━━━━━ DATA TO PROCESS ━━━━━
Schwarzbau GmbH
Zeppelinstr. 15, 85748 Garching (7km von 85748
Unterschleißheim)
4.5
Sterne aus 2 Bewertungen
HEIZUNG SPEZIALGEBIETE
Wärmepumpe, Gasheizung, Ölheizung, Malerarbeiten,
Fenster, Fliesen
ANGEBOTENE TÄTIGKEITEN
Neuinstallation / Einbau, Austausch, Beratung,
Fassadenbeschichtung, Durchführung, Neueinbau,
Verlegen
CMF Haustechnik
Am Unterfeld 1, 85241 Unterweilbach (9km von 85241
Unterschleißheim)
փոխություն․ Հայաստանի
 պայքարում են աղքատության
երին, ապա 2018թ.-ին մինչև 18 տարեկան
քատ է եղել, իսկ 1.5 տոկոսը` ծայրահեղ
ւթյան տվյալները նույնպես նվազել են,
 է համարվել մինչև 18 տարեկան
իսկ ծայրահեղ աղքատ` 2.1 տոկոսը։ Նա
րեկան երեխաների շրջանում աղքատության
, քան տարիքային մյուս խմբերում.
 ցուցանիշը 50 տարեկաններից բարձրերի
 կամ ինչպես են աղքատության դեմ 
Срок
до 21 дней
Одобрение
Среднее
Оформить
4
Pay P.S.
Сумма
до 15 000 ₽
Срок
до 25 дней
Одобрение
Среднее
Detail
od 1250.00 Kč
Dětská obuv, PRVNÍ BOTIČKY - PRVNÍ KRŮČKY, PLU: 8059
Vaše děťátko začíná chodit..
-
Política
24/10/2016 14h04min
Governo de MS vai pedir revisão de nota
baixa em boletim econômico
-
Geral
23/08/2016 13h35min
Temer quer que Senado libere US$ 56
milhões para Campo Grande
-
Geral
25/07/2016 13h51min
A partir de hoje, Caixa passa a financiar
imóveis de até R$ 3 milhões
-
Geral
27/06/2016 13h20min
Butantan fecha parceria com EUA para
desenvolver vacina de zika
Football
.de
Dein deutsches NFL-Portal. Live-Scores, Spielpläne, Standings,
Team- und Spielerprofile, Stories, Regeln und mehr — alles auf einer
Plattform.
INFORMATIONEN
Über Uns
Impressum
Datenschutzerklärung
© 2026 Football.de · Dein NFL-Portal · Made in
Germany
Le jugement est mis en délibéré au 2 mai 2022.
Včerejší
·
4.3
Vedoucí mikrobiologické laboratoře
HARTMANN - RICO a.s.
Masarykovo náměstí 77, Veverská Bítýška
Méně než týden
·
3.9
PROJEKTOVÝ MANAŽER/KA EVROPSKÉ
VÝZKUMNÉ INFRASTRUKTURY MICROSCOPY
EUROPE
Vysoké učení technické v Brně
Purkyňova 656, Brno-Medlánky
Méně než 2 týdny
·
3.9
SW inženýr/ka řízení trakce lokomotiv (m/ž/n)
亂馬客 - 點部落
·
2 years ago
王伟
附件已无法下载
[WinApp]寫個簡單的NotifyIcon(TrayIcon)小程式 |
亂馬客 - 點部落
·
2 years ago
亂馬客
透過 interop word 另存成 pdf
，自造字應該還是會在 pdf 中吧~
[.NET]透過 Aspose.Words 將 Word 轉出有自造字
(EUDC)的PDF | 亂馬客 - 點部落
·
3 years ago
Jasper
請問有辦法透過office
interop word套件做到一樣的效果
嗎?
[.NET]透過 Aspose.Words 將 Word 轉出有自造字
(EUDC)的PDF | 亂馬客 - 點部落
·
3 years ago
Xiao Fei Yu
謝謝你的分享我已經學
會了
━━━━━
Rewrite the records from the beginning through the line containing "od 1250.00 Kč", replacing "Среднее" with "Высокое" and leaving everything else unchanged.

Schwarzbau GmbH
Zeppelinstr. 15, 85748 Garching (7km von 85748
Unterschleißheim)
4.5
Sterne aus 2 Bewertungen
HEIZUNG SPEZIALGEBIETE
Wärmepumpe, Gasheizung, Ölheizung, Malerarbeiten,
Fenster, Fliesen
ANGEBOTENE TÄTIGKEITEN
Neuinstallation / Einbau, Austausch, Beratung,
Fassadenbeschichtung, Durchführung, Neueinbau,
Verlegen
CMF Haustechnik
Am Unterfeld 1, 85241 Unterweilbach (9km von 85241
Unterschleißheim)
փոխություն․ Հայաստանի
 պայքարում են աղքատության
երին, ապա 2018թ.-ին մինչև 18 տարեկան
քատ է եղել, իսկ 1.5 տոկոսը` ծայրահեղ
ւթյան տվյալները նույնպես նվազել են,
 է համարվել մինչև 18 տարեկան
իսկ ծայրահեղ աղքատ` 2.1 տոկոսը։ Նա
րեկան երեխաների շրջանում աղքատության
, քան տարիքային մյուս խմբերում.
 ցուցանիշը 50 տարեկաններից բարձրերի
 կամ ինչպես են աղքատության դեմ 
Срок
до 21 дней
Одобрение
Высокое
Оформить
4
Pay P.S.
Сумма
до 15 000 ₽
Срок
до 25 дней
Одобрение
Высокое
Detail
od 1250.00 Kč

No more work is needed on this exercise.